Zephyr conducts its annual survey of more than 10,000 customers in 100 countries to determine where the testing industry is headed, as well as better understand the latest trends in all things testing. The study findings are on par with those from a December 2016 Appvance survey which found 54 percent of enterprises are struggling to speed up continuous software development because of their inability to automate quality assurance processes. 

How the World Tests allows the entire testing community to examine our progress over the last year,” said Hamesh Chawla, vice president of engineering at Zephyr. “IT teams want to speed up deployment of new software to meet demand. Companies should increase employee education investments in order to fine-tune the most efficient automated tests that work for any software they develop.” 

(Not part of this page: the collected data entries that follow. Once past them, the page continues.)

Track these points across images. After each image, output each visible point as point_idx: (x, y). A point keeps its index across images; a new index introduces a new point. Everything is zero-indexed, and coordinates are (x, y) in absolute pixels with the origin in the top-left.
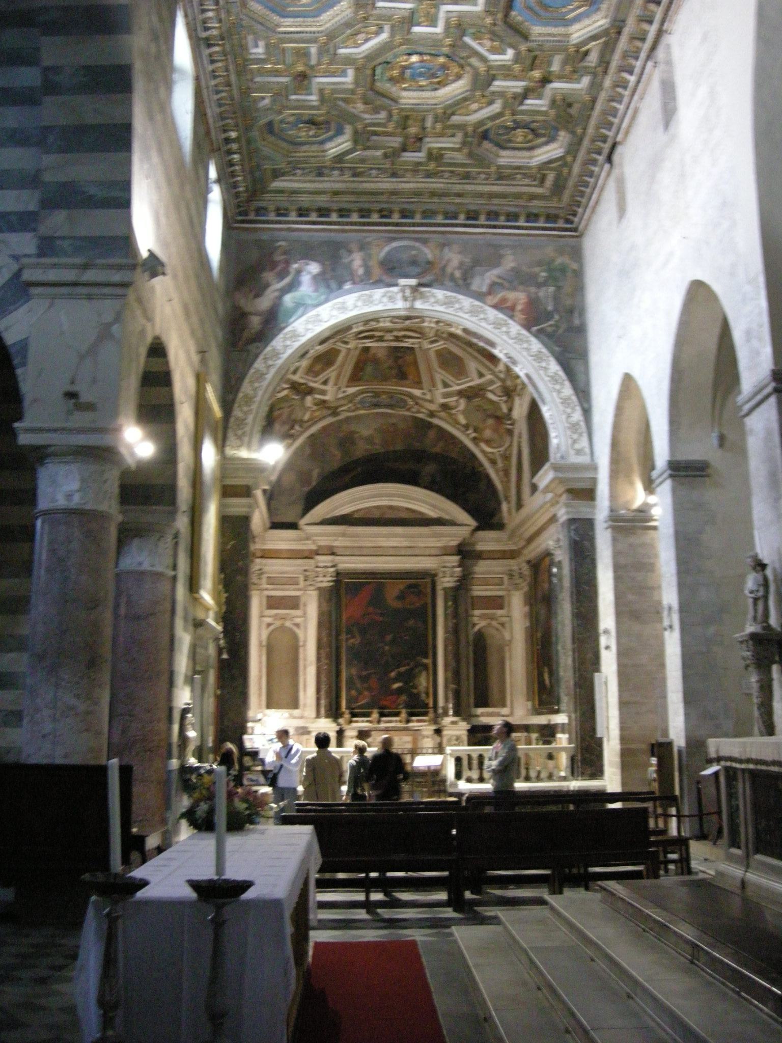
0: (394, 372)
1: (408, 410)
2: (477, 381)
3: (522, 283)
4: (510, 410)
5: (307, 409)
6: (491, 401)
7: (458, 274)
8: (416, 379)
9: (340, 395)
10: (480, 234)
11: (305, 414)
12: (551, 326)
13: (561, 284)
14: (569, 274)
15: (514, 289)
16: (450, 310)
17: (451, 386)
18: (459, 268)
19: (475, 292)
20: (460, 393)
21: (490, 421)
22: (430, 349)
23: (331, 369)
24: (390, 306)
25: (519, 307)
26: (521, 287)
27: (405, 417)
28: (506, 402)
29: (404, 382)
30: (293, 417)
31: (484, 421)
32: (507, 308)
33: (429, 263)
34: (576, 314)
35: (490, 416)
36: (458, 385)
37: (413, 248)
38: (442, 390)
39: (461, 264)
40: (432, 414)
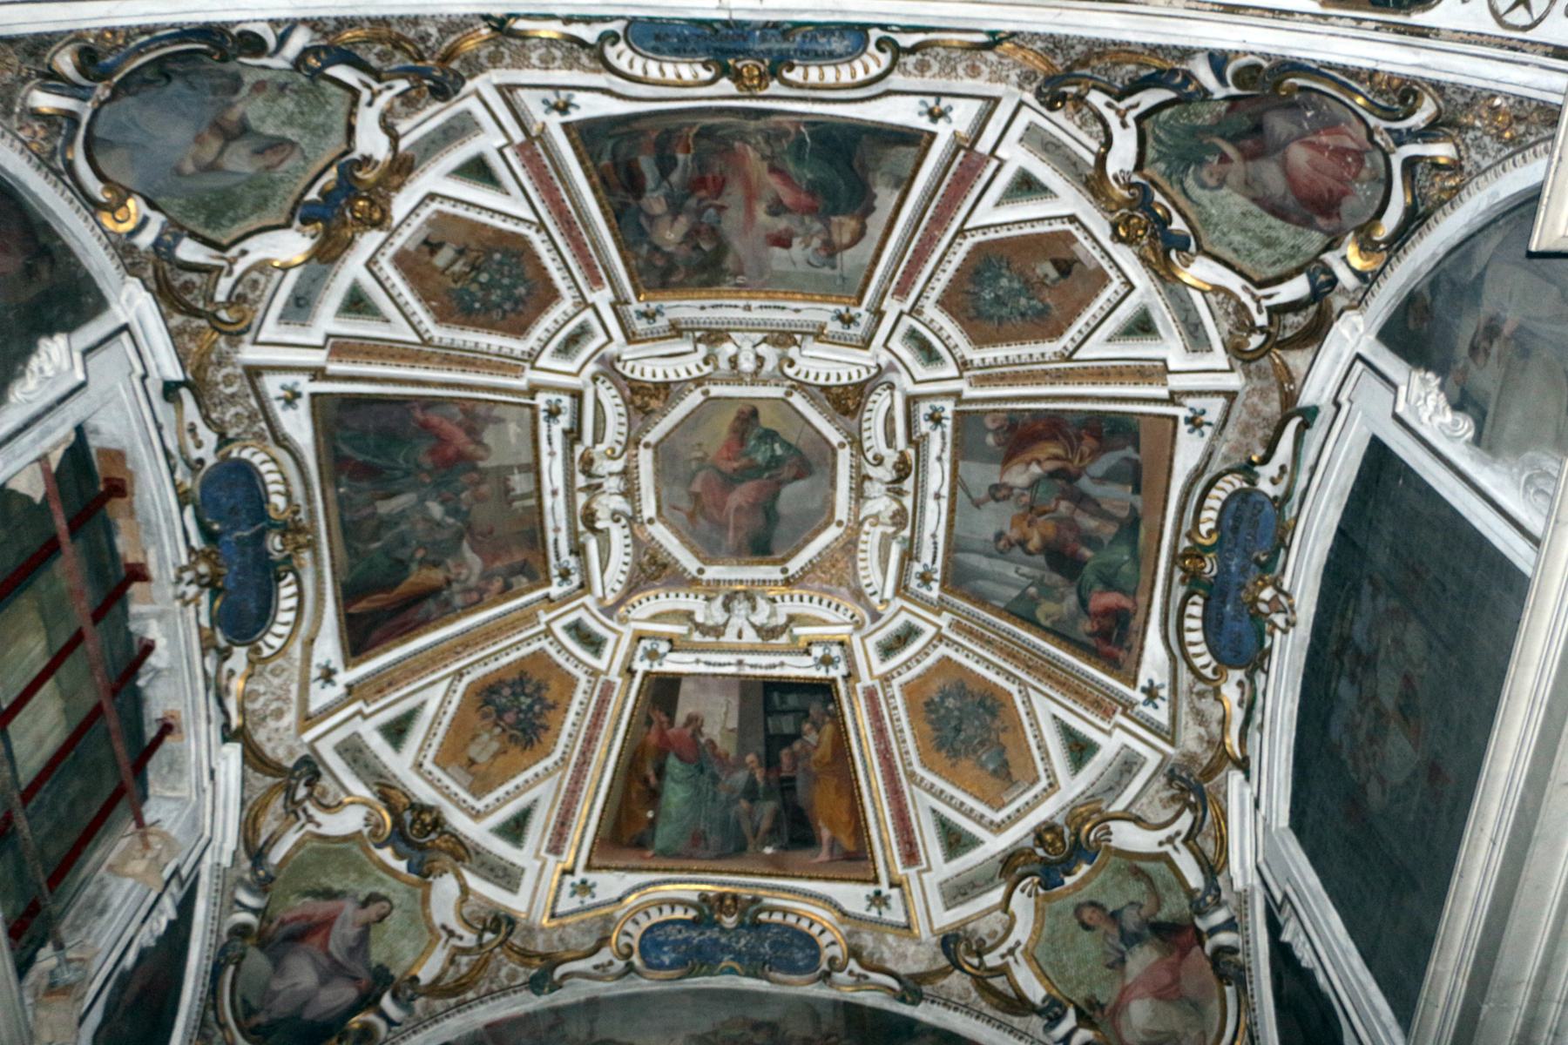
0: (767, 808)
1: (826, 976)
2: (1073, 786)
4: (1213, 868)
5: (433, 933)
6: (1134, 865)
8: (847, 843)
9: (567, 903)
11: (425, 954)
17: (974, 842)
20: (1011, 866)
21: (1142, 959)
22: (886, 679)
23: (539, 768)
27: (811, 1007)
28: (1190, 838)
29: (800, 856)
30: (377, 954)
31: (1119, 964)
35: (1131, 939)
36: (998, 828)
38: (940, 868)
40: (913, 987)
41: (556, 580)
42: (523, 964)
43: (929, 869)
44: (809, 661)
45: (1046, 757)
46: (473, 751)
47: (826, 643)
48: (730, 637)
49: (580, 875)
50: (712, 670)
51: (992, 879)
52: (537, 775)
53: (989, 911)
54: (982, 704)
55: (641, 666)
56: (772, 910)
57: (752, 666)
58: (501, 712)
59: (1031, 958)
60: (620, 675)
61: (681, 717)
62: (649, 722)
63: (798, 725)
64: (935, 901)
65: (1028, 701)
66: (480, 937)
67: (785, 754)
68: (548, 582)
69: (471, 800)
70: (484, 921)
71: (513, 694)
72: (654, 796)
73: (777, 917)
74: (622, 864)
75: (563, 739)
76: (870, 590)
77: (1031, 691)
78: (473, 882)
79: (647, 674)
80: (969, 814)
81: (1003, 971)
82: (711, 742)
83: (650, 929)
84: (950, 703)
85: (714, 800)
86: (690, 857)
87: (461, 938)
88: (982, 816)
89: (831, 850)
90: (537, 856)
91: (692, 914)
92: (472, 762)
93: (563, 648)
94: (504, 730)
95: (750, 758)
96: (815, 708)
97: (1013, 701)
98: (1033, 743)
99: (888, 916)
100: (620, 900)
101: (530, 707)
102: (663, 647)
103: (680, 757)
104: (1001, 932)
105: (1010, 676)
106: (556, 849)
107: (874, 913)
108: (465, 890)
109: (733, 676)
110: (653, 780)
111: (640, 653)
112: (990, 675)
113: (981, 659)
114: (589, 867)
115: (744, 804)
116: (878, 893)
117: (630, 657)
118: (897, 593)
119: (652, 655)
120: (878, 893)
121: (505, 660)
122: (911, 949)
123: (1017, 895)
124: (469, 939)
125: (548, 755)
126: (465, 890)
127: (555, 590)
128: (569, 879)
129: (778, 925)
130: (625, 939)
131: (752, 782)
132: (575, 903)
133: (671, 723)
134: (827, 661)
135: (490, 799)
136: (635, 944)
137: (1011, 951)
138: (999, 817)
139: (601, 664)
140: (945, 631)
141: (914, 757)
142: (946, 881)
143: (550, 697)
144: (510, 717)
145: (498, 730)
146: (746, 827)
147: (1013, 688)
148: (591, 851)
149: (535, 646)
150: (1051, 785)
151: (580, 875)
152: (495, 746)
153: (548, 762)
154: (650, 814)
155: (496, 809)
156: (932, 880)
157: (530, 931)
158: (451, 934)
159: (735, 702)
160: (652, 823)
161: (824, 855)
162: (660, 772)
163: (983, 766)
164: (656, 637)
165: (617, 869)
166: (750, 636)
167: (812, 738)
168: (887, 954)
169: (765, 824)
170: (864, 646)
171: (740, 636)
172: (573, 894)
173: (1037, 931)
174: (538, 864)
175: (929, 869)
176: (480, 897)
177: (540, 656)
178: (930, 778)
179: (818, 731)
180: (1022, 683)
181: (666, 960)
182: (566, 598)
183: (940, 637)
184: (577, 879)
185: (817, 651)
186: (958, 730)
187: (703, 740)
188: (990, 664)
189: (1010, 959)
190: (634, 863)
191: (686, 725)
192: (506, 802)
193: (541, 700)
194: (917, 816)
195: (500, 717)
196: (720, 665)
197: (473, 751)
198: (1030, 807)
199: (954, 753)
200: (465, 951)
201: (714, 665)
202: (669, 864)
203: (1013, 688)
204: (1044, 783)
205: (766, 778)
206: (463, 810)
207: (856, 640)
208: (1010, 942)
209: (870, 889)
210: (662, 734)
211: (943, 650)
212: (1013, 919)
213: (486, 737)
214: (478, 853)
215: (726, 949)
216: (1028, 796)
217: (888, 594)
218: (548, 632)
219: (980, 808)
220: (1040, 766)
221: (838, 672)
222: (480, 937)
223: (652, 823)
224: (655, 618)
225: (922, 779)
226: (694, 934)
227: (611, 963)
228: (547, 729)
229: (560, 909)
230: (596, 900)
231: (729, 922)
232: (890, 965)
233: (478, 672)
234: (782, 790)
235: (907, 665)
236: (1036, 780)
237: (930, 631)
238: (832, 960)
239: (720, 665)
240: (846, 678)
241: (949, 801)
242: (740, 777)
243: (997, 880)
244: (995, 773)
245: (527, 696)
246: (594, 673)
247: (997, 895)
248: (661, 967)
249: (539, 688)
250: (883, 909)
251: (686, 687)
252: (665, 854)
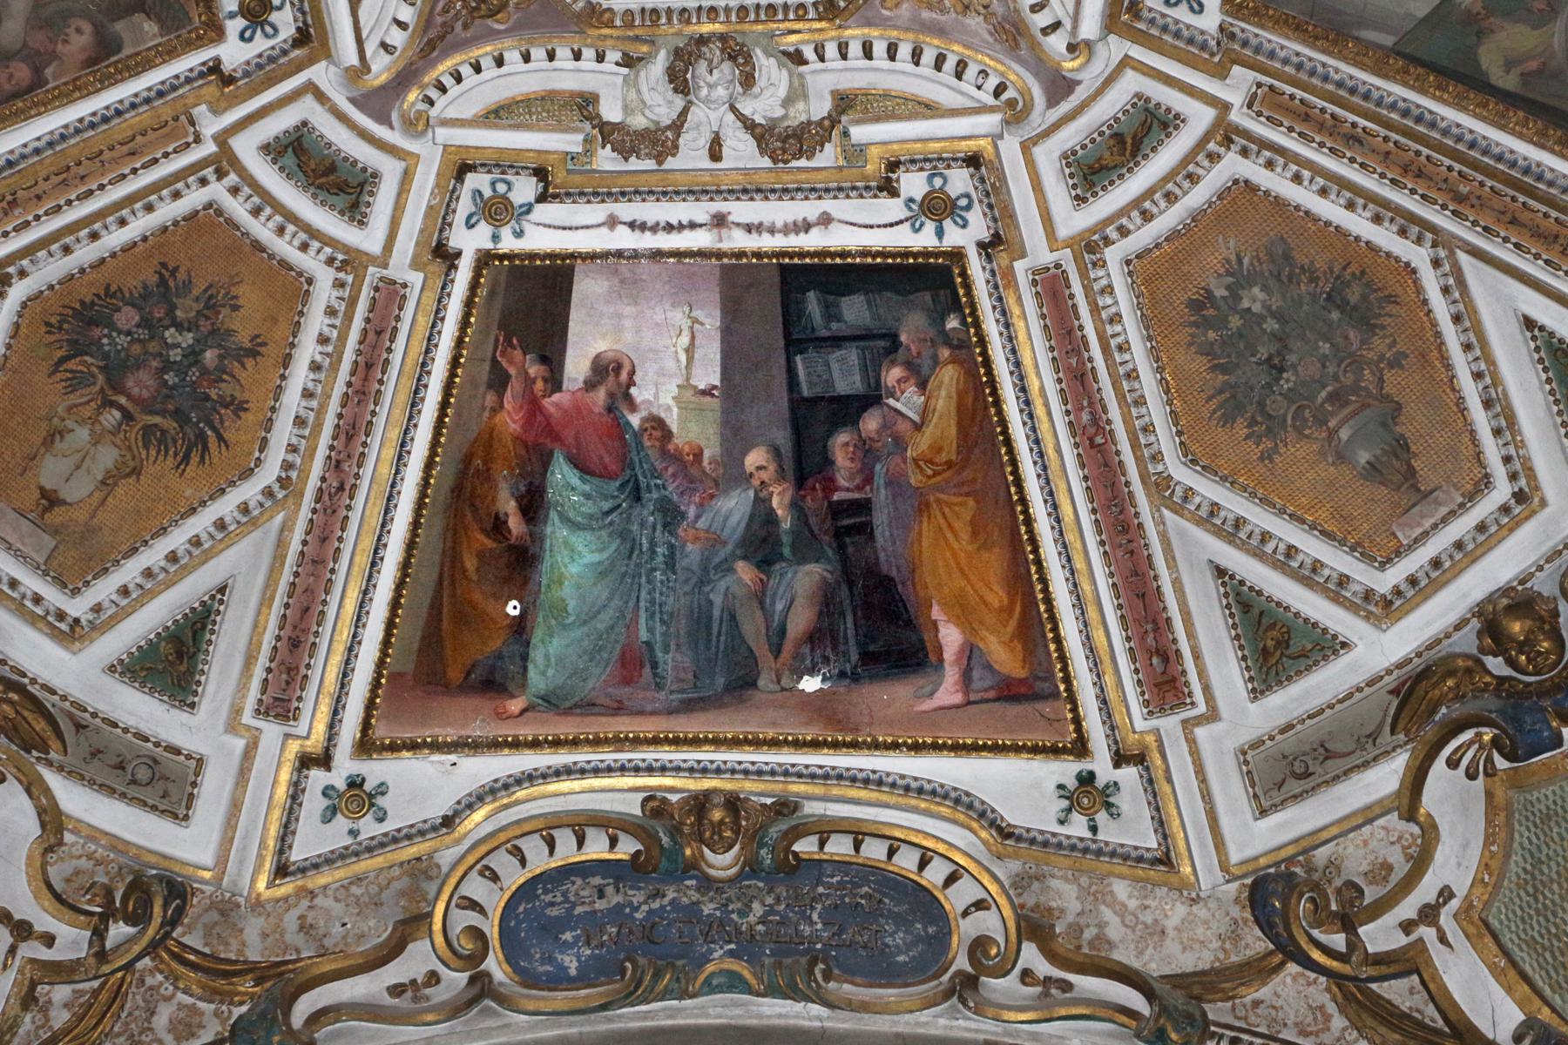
1: (965, 988)
9: (313, 839)
17: (1328, 646)
22: (1090, 246)
41: (234, 26)
42: (212, 995)
43: (1212, 716)
44: (892, 208)
45: (1507, 425)
46: (51, 472)
47: (934, 163)
48: (690, 156)
49: (345, 765)
51: (1373, 737)
52: (221, 525)
53: (1369, 815)
54: (1335, 299)
55: (470, 241)
56: (825, 830)
57: (749, 228)
58: (116, 371)
59: (1481, 929)
60: (416, 265)
61: (576, 367)
62: (499, 381)
63: (872, 371)
64: (1231, 793)
65: (1456, 287)
66: (99, 934)
67: (841, 445)
68: (216, 32)
69: (53, 596)
70: (109, 893)
71: (145, 323)
73: (839, 847)
74: (450, 734)
75: (283, 432)
76: (1042, 20)
77: (1463, 257)
78: (73, 798)
79: (485, 259)
80: (1310, 576)
81: (1410, 962)
82: (657, 424)
83: (526, 891)
84: (1254, 299)
85: (670, 563)
86: (619, 709)
87: (49, 940)
88: (1344, 580)
89: (966, 679)
90: (233, 726)
91: (628, 847)
92: (51, 500)
93: (265, 202)
94: (128, 416)
95: (755, 458)
96: (912, 328)
97: (1419, 289)
98: (1471, 391)
99: (1110, 833)
100: (448, 822)
101: (193, 355)
102: (524, 189)
103: (580, 464)
104: (1401, 868)
105: (1408, 225)
106: (280, 707)
107: (1078, 827)
108: (52, 820)
109: (701, 254)
110: (515, 524)
111: (464, 206)
112: (1359, 225)
113: (1332, 185)
114: (366, 746)
115: (745, 572)
116: (1087, 779)
117: (441, 217)
118: (1111, 24)
119: (496, 210)
120: (1087, 779)
121: (116, 238)
122: (1176, 913)
123: (1440, 780)
124: (71, 940)
125: (247, 473)
126: (52, 820)
127: (233, 52)
128: (317, 778)
129: (842, 865)
130: (472, 918)
131: (763, 516)
132: (336, 835)
133: (555, 381)
134: (937, 207)
135: (104, 590)
136: (492, 931)
137: (1429, 914)
138: (1385, 581)
139: (369, 239)
140: (1237, 117)
141: (1165, 439)
142: (1257, 744)
143: (242, 328)
144: (141, 383)
145: (112, 417)
146: (753, 628)
147: (1418, 256)
148: (370, 706)
149: (194, 198)
150: (1520, 497)
151: (345, 765)
152: (107, 457)
153: (249, 491)
154: (513, 609)
155: (122, 614)
156: (1219, 743)
157: (226, 909)
158: (23, 930)
159: (711, 320)
160: (520, 627)
161: (948, 692)
162: (533, 504)
163: (1341, 457)
164: (503, 164)
165: (437, 747)
166: (742, 152)
167: (908, 402)
168: (1115, 930)
169: (800, 621)
170: (1031, 164)
171: (715, 155)
172: (329, 814)
173: (1492, 868)
174: (239, 744)
175: (1212, 716)
176: (95, 834)
177: (209, 220)
178: (1208, 489)
179: (922, 385)
180: (1440, 239)
181: (572, 965)
182: (266, 71)
183: (1225, 133)
184: (337, 778)
185: (914, 184)
186: (1276, 367)
187: (635, 420)
188: (1355, 197)
189: (1427, 933)
190: (478, 730)
191: (590, 385)
192: (147, 595)
193: (218, 335)
194: (1177, 584)
195: (117, 386)
196: (669, 228)
197: (51, 472)
198: (1466, 553)
199: (1268, 426)
200: (61, 971)
201: (654, 229)
202: (566, 727)
203: (1418, 256)
204: (1502, 491)
205: (796, 506)
206: (33, 620)
207: (1010, 149)
208: (1425, 891)
209: (1066, 770)
210: (533, 407)
211: (1233, 165)
212: (1430, 833)
213: (82, 434)
214: (80, 727)
215: (718, 929)
216: (1461, 527)
217: (1090, 27)
218: (224, 162)
219: (1337, 560)
220: (1492, 451)
221: (965, 235)
222: (99, 934)
223: (520, 627)
224: (496, 115)
225: (1189, 492)
226: (637, 897)
227: (433, 978)
228: (240, 408)
229: (296, 855)
230: (389, 826)
231: (722, 863)
232: (1123, 955)
233: (50, 270)
234: (839, 534)
235: (1142, 208)
236: (1485, 483)
237: (1200, 117)
238: (979, 945)
239: (669, 228)
240: (987, 248)
241: (1259, 544)
242: (734, 507)
243: (1386, 737)
244: (1374, 471)
245: (179, 326)
246: (350, 262)
247: (1386, 777)
248: (558, 981)
249: (211, 305)
250: (1102, 817)
251: (587, 288)
252: (552, 703)
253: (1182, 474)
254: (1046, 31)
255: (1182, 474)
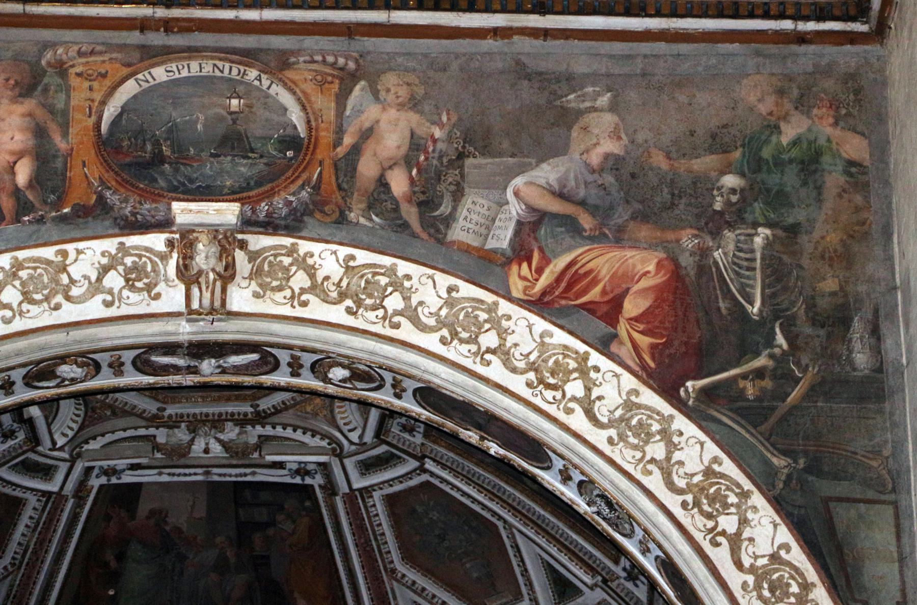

Agile testing is one of the largest challenges for IT teams, the report found. While 70 percent of respondents from smaller companies follow agile, just 30 percent deploy automated testing. The study identified problems including a lack of automated testing, a constant change of requirements, and an inadequate amount of time. And while the majority of enterprises understand the importance of automated testing, 45 percent say they lack the necessary skills to engage in it continuously. 

“Agile is all about getting the product faster to market and being able to learn as you go with requirements changing in this learning process,” said Chawla. “Testing, if done manually in this process, will be cumbersome and not efficient, which is why unless there is automation built in, the agile will not succeed. [The report] validates the thought process that automation and DevOps are two key enablers for a lean development model, which is the Zen of agile, and every organization needs to think of seriously investing in these domains.” 

Chawla also suggested software testers and businesses consider test-driven development and put time and energy into building and using the right frameworks for automation and TDD.